WHAT YOU WILL DO –
Please rewrite the rows below with each "common name" changed to "vernacular name" and everything else left as it stands, and omit the pictures.

DATA EXCERPTS –
►
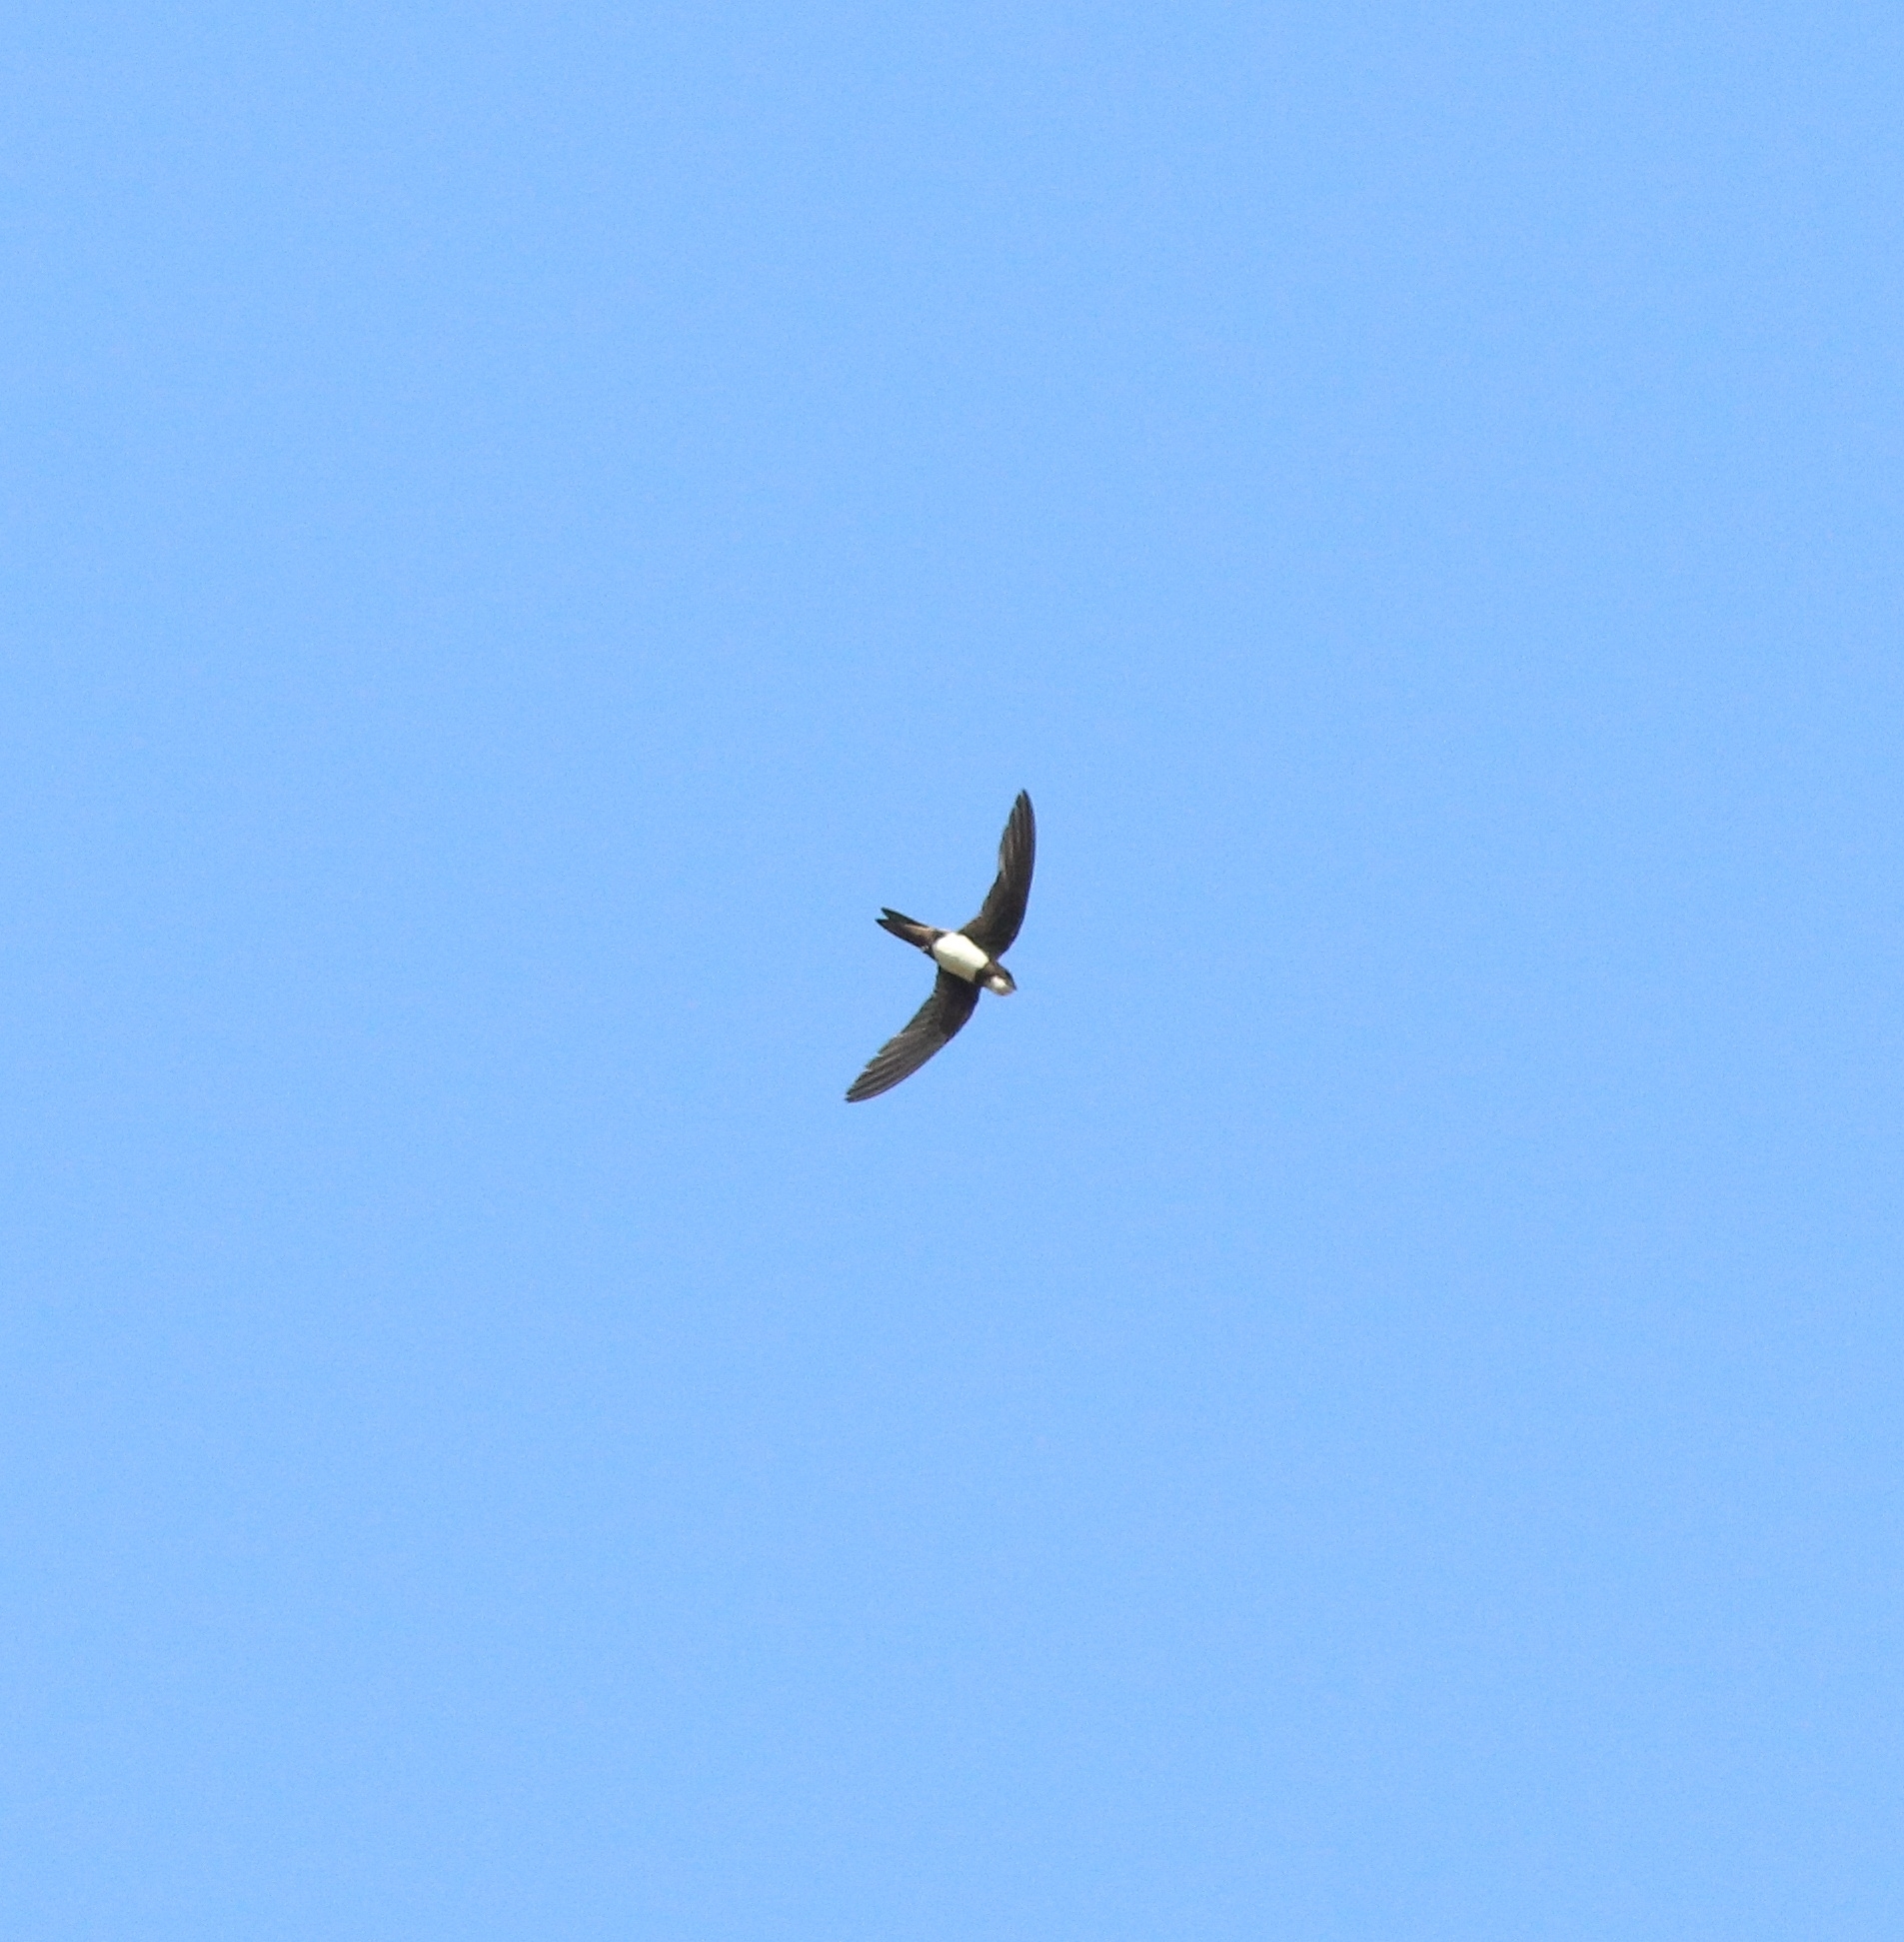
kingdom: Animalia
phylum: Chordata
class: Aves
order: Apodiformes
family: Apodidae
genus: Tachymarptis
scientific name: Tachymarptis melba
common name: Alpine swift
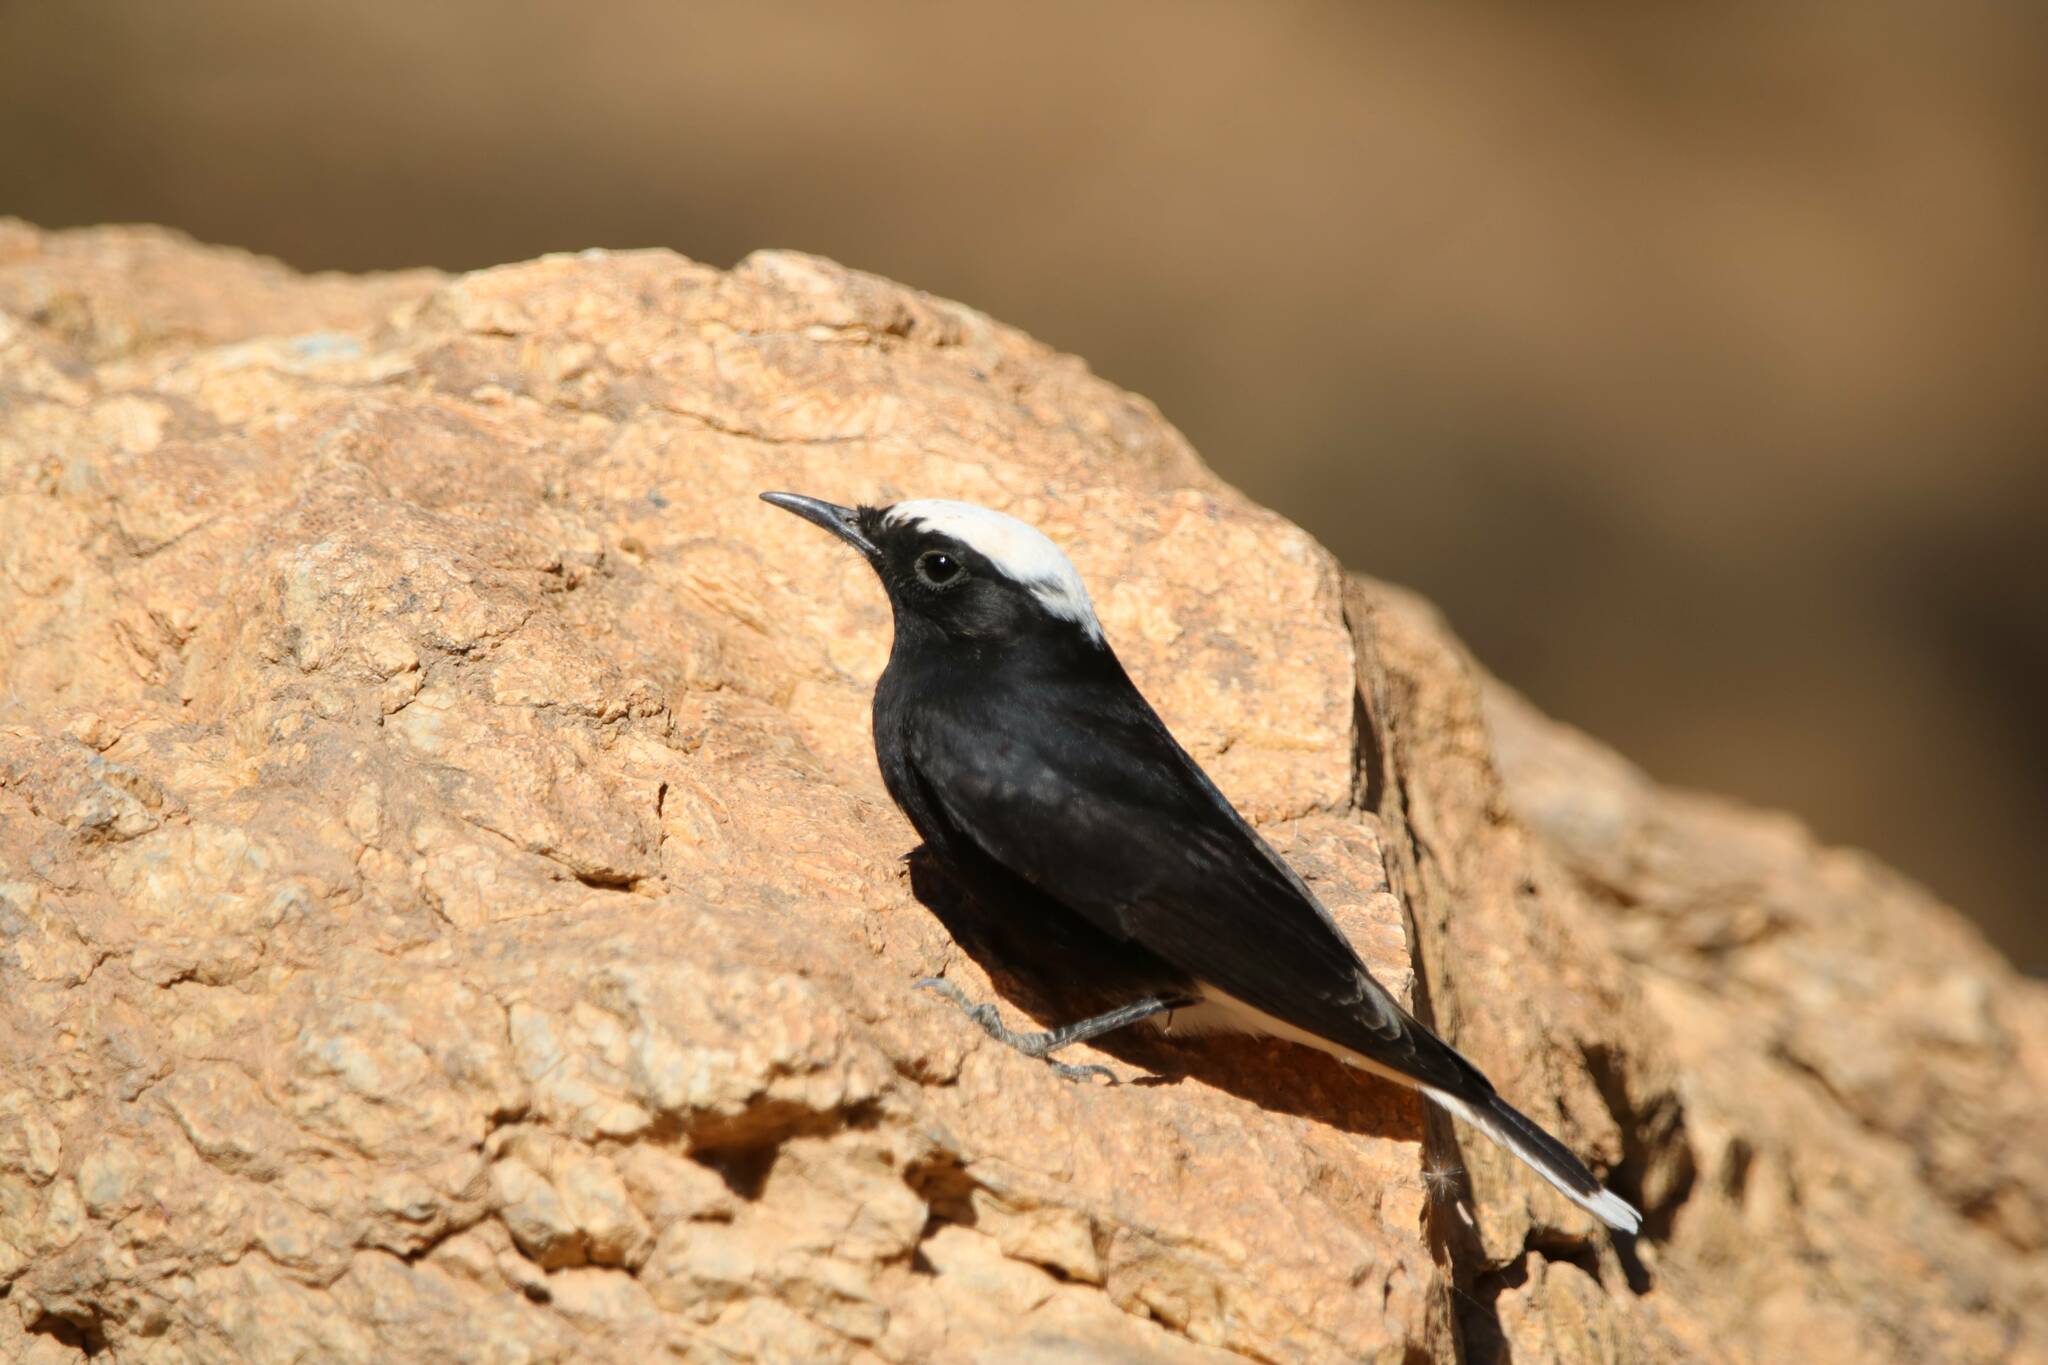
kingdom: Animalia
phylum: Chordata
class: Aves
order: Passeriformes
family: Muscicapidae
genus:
◄
FINISHED TASK –
kingdom: Animalia
phylum: Chordata
class: Aves
order: Apodiformes
family: Apodidae
genus: Tachymarptis
scientific name: Tachymarptis melba
vernacular name: Alpine swift
kingdom: Animalia
phylum: Chordata
class: Aves
order: Passeriformes
family: Muscicapidae
genus:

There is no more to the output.